**Dataset entries:**
^^^^^^^^

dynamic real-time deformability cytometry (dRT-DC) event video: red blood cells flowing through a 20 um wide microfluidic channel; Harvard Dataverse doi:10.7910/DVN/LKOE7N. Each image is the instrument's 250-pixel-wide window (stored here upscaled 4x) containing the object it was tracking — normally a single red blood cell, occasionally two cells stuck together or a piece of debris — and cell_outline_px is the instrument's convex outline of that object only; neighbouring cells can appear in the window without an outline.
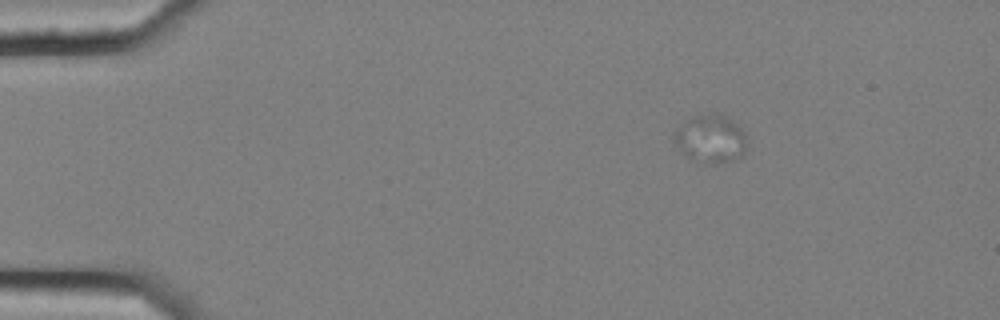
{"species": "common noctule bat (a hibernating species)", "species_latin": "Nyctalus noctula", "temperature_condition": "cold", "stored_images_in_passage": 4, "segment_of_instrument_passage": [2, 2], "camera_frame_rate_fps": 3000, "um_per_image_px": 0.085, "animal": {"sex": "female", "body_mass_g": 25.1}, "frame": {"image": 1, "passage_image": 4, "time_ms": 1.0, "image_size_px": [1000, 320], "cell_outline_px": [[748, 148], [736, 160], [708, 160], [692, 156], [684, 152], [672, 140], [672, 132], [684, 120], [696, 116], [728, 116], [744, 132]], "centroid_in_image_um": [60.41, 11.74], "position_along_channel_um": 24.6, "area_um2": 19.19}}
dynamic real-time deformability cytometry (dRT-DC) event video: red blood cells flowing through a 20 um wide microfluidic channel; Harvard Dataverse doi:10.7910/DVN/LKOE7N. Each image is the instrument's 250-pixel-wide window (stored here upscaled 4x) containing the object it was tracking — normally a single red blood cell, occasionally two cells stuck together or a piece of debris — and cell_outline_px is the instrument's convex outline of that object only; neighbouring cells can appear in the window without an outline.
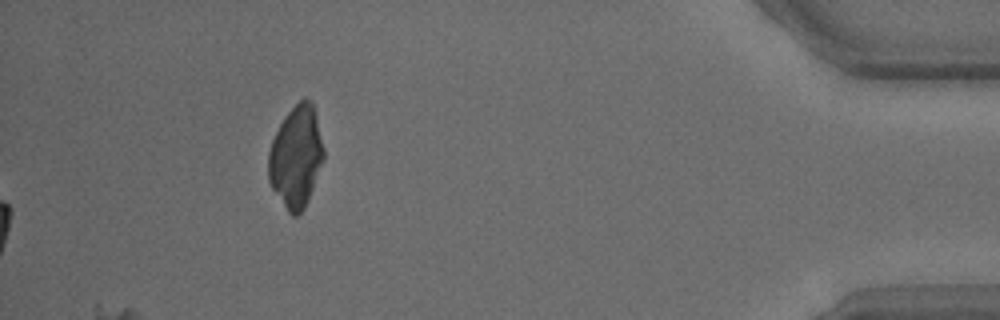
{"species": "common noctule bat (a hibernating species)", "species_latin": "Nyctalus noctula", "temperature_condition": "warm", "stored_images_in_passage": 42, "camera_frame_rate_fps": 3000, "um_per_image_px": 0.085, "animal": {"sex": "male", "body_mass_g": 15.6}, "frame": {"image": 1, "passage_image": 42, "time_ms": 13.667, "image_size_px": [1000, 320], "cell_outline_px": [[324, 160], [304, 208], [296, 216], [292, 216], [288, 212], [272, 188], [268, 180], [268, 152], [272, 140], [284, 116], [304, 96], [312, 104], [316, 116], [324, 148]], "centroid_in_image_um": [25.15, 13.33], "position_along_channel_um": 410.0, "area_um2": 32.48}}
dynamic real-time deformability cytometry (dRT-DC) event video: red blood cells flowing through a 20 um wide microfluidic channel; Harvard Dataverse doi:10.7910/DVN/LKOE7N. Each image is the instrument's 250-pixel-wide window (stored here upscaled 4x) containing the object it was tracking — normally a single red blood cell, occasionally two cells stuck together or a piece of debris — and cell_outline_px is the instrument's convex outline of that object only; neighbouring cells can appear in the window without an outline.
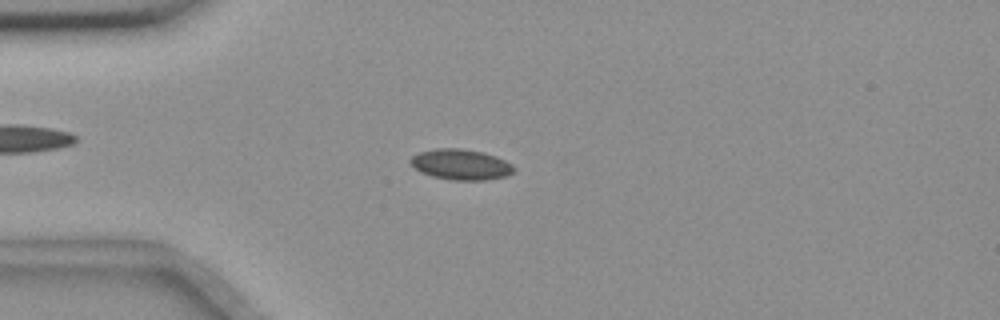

^^^^^^^^

**Exercise:** Go through the listing above and write it out again exactly, dropping the pictures.

**Result for this task:**
dynamic real-time deformability cytometry (dRT-DC) event video: red blood cells flowing through a 20 um wide microfluidic channel; Harvard Dataverse doi:10.7910/DVN/LKOE7N. Each image is the instrument's 250-pixel-wide window (stored here upscaled 4x) containing the object it was tracking — normally a single red blood cell, occasionally two cells stuck together or a piece of debris — and cell_outline_px is the instrument's convex outline of that object only; neighbouring cells can appear in the window without an outline.
{"species": "common noctule bat (a hibernating species)", "species_latin": "Nyctalus noctula", "temperature_condition": "cold", "stored_images_in_passage": 4, "segment_of_instrument_passage": [2, 2], "camera_frame_rate_fps": 3000, "um_per_image_px": 0.085, "animal": {"sex": "female", "body_mass_g": 25.1}, "frame": {"image": 1, "passage_image": 4, "time_ms": 1.0, "image_size_px": [1000, 320], "cell_outline_px": [[748, 148], [736, 160], [708, 160], [692, 156], [684, 152], [672, 140], [672, 132], [684, 120], [696, 116], [728, 116], [744, 132]], "centroid_in_image_um": [60.41, 11.74], "position_along_channel_um": 24.6, "area_um2": 19.19}}
dynamic real-time deformability cytometry (dRT-DC) event video: red blood cells flowing through a 20 um wide microfluidic channel; Harvard Dataverse doi:10.7910/DVN/LKOE7N. Each image is the instrument's 250-pixel-wide window (stored here upscaled 4x) containing the object it was tracking — normally a single red blood cell, occasionally two cells stuck together or a piece of debris — and cell_outline_px is the instrument's convex outline of that object only; neighbouring cells can appear in the window without an outline.
{"species": "common noctule bat (a hibernating species)", "species_latin": "Nyctalus noctula", "temperature_condition": "warm", "stored_images_in_passage": 42, "camera_frame_rate_fps": 3000, "um_per_image_px": 0.085, "animal": {"sex": "male", "body_mass_g": 15.6}, "frame": {"image": 1, "passage_image": 42, "time_ms": 13.667, "image_size_px": [1000, 320], "cell_outline_px": [[324, 160], [304, 208], [296, 216], [292, 216], [288, 212], [272, 188], [268, 180], [268, 152], [272, 140], [284, 116], [304, 96], [312, 104], [316, 116], [324, 148]], "centroid_in_image_um": [25.15, 13.33], "position_along_channel_um": 410.0, "area_um2": 32.48}}
dynamic real-time deformability cytometry (dRT-DC) event video: red blood cells flowing through a 20 um wide microfluidic channel; Harvard Dataverse doi:10.7910/DVN/LKOE7N. Each image is the instrument's 250-pixel-wide window (stored here upscaled 4x) containing the object it was tracking — normally a single red blood cell, occasionally two cells stuck together or a piece of debris — and cell_outline_px is the instrument's convex outline of that object only; neighbouring cells can appear in the window without an outline.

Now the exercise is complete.